> **Your instructions**:
Although the records contain pictures, repeat only the text of every line exactly.

Extracted records Block Start

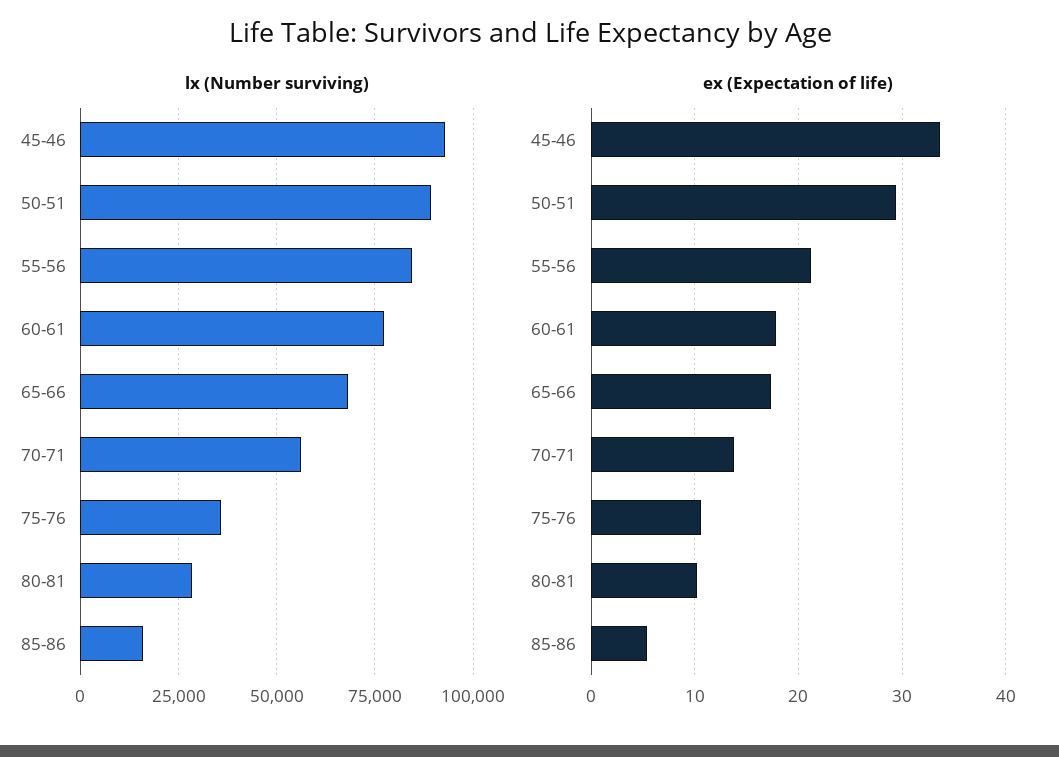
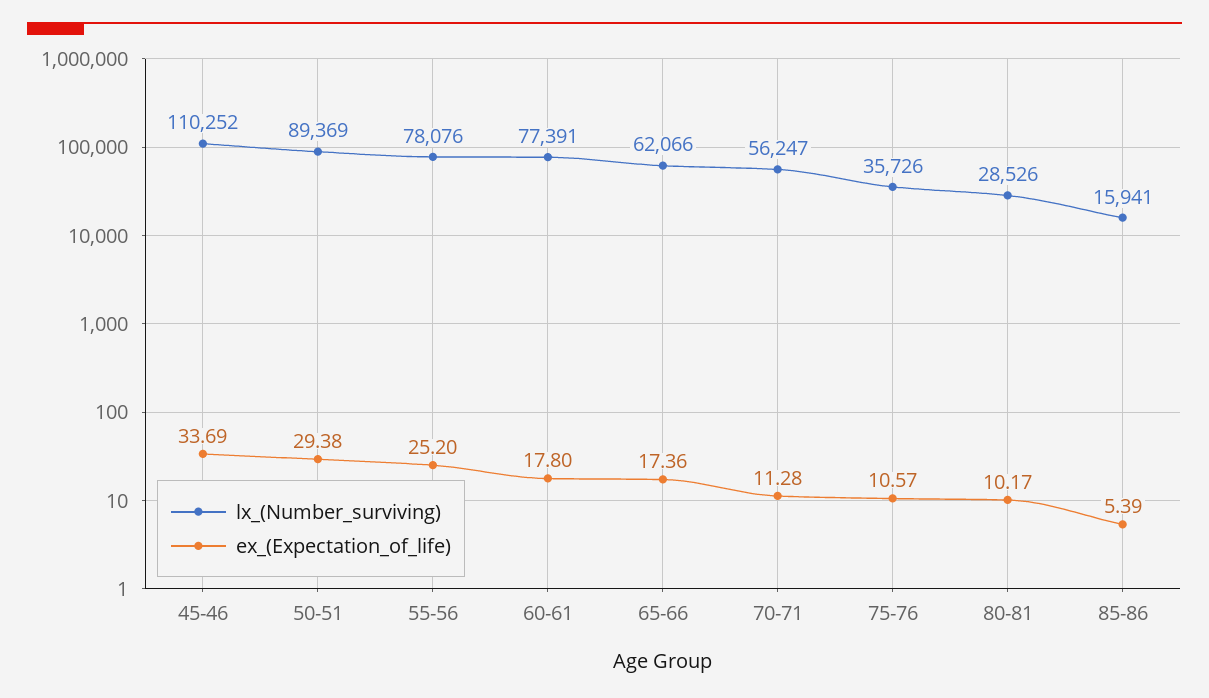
  {
    "lx (Number surviving)": {
-     "45-46": 92500,
+     "45-46": 110252,
      "50-51": 89369,
-     "55-56": 85000,
+     "55-56": 78076,
      "60-61": 77391,
-     "65-66": 67500,
+     "65-66": 62066,
      "70-71": 56247,
      "75-76": 35726,
      "80-81": 28526,
      "85-86": 15941
    },
    "ex (Expectation of life)": {
      "45-46": 33.69,
      "50-51": 29.38,
-     "55-56": 21,
+     "55-56": 25.2,
      "60-61": 17.8,
      "65-66": 17.36,
-     "70-71": 14,
+     "70-71": 11.28,
      "75-76": 10.57,
      "80-81": 10.17,
      "85-86": 5.39
    }
  }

Extracted records Block End

> **Solution for this task**:
  {
    "lx (Number surviving)": {
-     "45-46": 92500,
+     "45-46": 110252,
      "50-51": 89369,
-     "55-56": 85000,
+     "55-56": 78076,
      "60-61": 77391,
-     "65-66": 67500,
+     "65-66": 62066,
      "70-71": 56247,
      "75-76": 35726,
      "80-81": 28526,
      "85-86": 15941
    },
    "ex (Expectation of life)": {
      "45-46": 33.69,
      "50-51": 29.38,
-     "55-56": 21,
+     "55-56": 25.2,
      "60-61": 17.8,
      "65-66": 17.36,
-     "70-71": 14,
+     "70-71": 11.28,
      "75-76": 10.57,
      "80-81": 10.17,
      "85-86": 5.39
    }
  }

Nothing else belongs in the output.